* [Action item]:
What follows is a set of entries; retype all of them exactly.
Segment Start: Records for this exercise
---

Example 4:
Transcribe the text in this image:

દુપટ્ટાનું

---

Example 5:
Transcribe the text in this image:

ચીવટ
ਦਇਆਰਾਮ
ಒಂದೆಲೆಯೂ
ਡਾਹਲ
Segment End: Records for this exercise
* [Written response]:
---

Example 4:
Transcribe the text in this image:

દુપટ્ટાનું

---

Example 5:
Transcribe the text in this image:

ચીવટ
ਦਇਆਰਾਮ
ಒಂದೆಲೆಯೂ
ਡਾਹਲ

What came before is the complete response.